WORK TO COMPLETE:
Return the lines below verbatim, leaving out the pictures.

----- DATA SHOWN -----

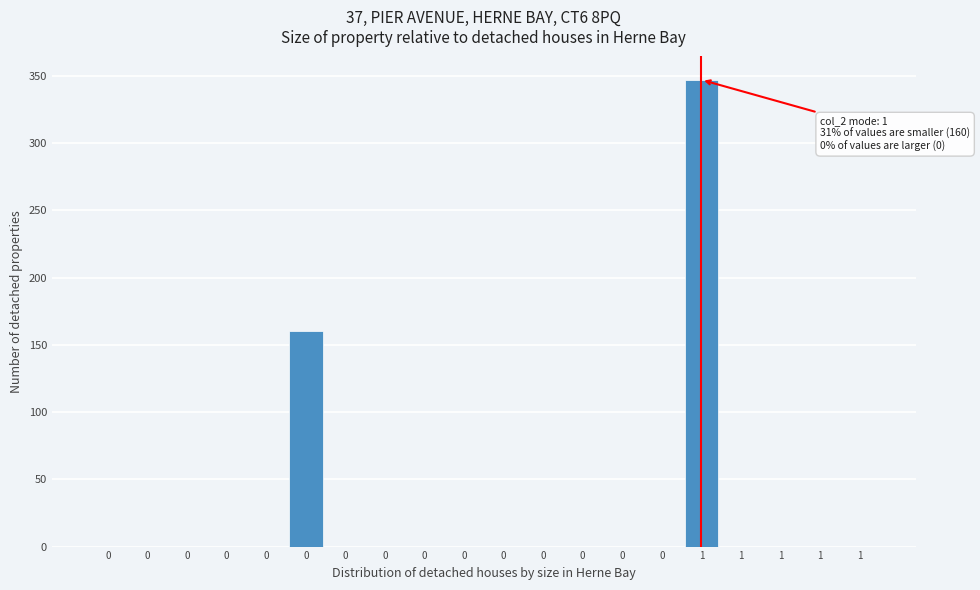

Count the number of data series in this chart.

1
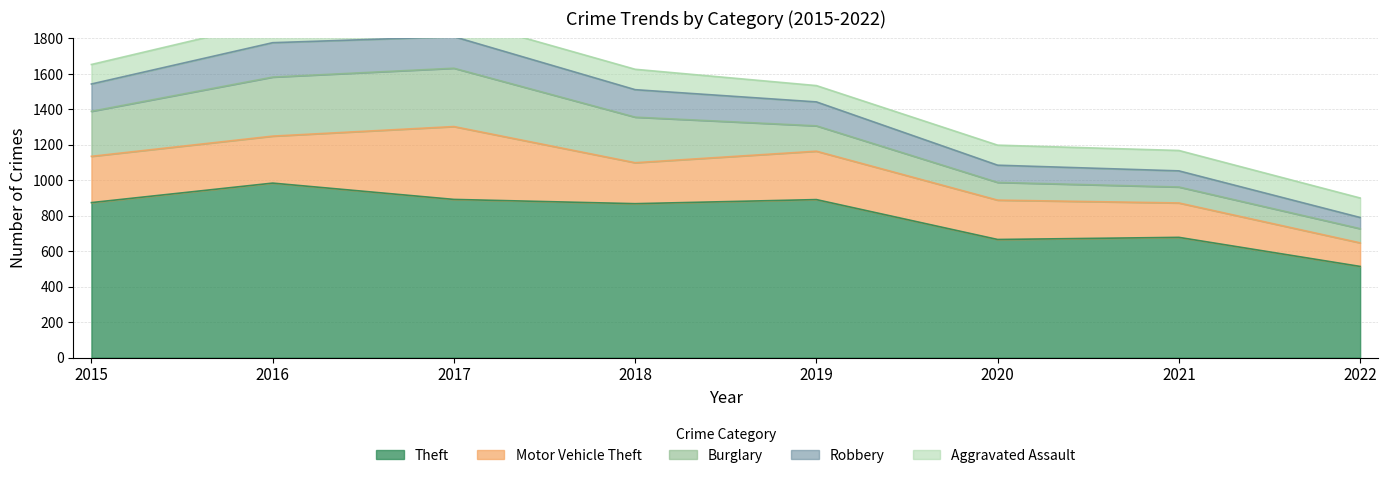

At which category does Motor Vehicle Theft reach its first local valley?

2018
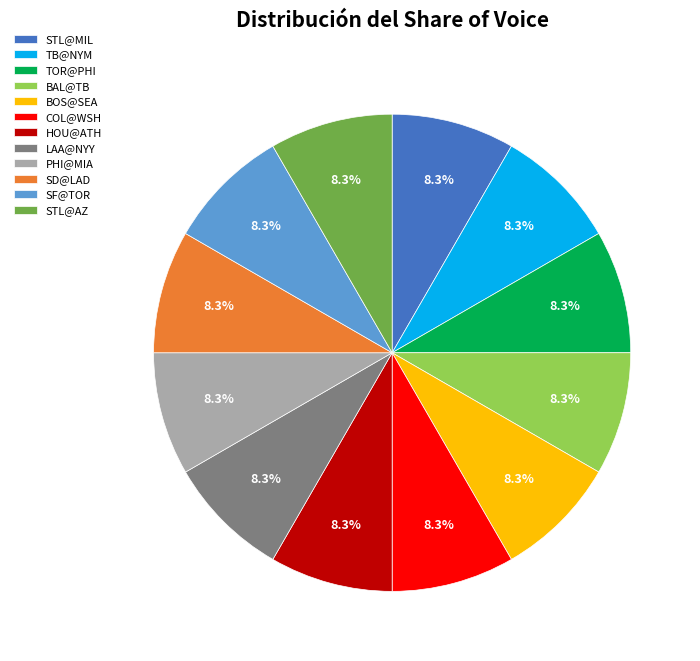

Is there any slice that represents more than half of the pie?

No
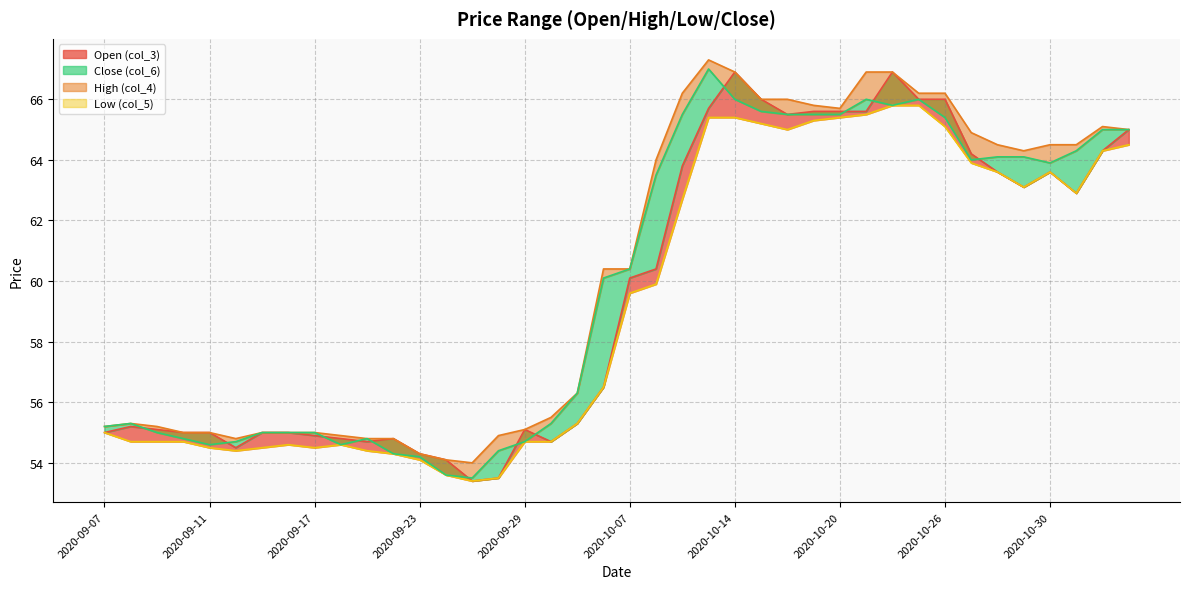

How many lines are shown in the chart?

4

-----

EXERCISE RESULT:
Count the number of data series in this chart.

1

At which category does Motor Vehicle Theft reach its first local valley?

2018

Is there any slice that represents more than half of the pie?

No

How many lines are shown in the chart?

4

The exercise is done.